(EXERCISE MATERIALS Opens)
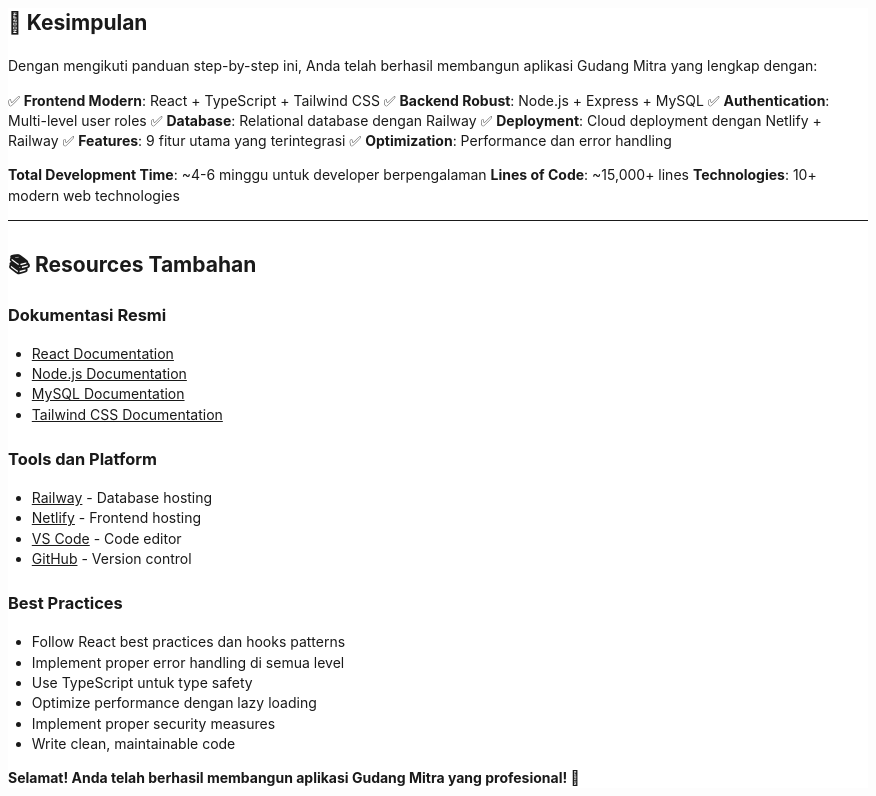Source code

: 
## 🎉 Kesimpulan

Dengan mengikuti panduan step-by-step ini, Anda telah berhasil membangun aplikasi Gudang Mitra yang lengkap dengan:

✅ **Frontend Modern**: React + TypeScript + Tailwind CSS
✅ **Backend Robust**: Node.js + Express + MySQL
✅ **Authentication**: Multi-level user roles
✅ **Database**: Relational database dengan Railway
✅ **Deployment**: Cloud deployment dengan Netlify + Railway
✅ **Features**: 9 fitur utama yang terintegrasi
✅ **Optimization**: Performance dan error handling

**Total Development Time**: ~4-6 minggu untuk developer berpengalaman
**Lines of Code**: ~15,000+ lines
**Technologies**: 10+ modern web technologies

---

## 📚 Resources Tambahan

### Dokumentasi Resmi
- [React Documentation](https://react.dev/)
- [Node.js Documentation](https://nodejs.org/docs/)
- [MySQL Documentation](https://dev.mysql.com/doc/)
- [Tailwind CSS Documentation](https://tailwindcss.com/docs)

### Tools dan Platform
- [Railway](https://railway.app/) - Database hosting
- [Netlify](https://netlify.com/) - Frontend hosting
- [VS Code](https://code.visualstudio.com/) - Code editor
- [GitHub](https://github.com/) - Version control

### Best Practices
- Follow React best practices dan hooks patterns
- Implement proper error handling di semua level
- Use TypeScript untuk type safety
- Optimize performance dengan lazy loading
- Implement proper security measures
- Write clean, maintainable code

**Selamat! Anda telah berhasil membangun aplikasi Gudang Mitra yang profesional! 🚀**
(EXERCISE MATERIALS Closes)
ABOUT THIS EXERCISE: Reproduce every line of the data above word for word, omitting the pictures.

FINISHED TASK:
Source code

: 
## 🎉 Kesimpulan

Dengan mengikuti panduan step-by-step ini, Anda telah berhasil membangun aplikasi Gudang Mitra yang lengkap dengan:

✅ **Frontend Modern**: React + TypeScript + Tailwind CSS
✅ **Backend Robust**: Node.js + Express + MySQL
✅ **Authentication**: Multi-level user roles
✅ **Database**: Relational database dengan Railway
✅ **Deployment**: Cloud deployment dengan Netlify + Railway
✅ **Features**: 9 fitur utama yang terintegrasi
✅ **Optimization**: Performance dan error handling

**Total Development Time**: ~4-6 minggu untuk developer berpengalaman
**Lines of Code**: ~15,000+ lines
**Technologies**: 10+ modern web technologies

---

## 📚 Resources Tambahan

### Dokumentasi Resmi
- [React Documentation](https://react.dev/)
- [Node.js Documentation](https://nodejs.org/docs/)
- [MySQL Documentation](https://dev.mysql.com/doc/)
- [Tailwind CSS Documentation](https://tailwindcss.com/docs)

### Tools dan Platform
- [Railway](https://railway.app/) - Database hosting
- [Netlify](https://netlify.com/) - Frontend hosting
- [VS Code](https://code.visualstudio.com/) - Code editor
- [GitHub](https://github.com/) - Version control

### Best Practices
- Follow React best practices dan hooks patterns
- Implement proper error handling di semua level
- Use TypeScript untuk type safety
- Optimize performance dengan lazy loading
- Implement proper security measures
- Write clean, maintainable code

**Selamat! Anda telah berhasil membangun aplikasi Gudang Mitra yang profesional! 🚀**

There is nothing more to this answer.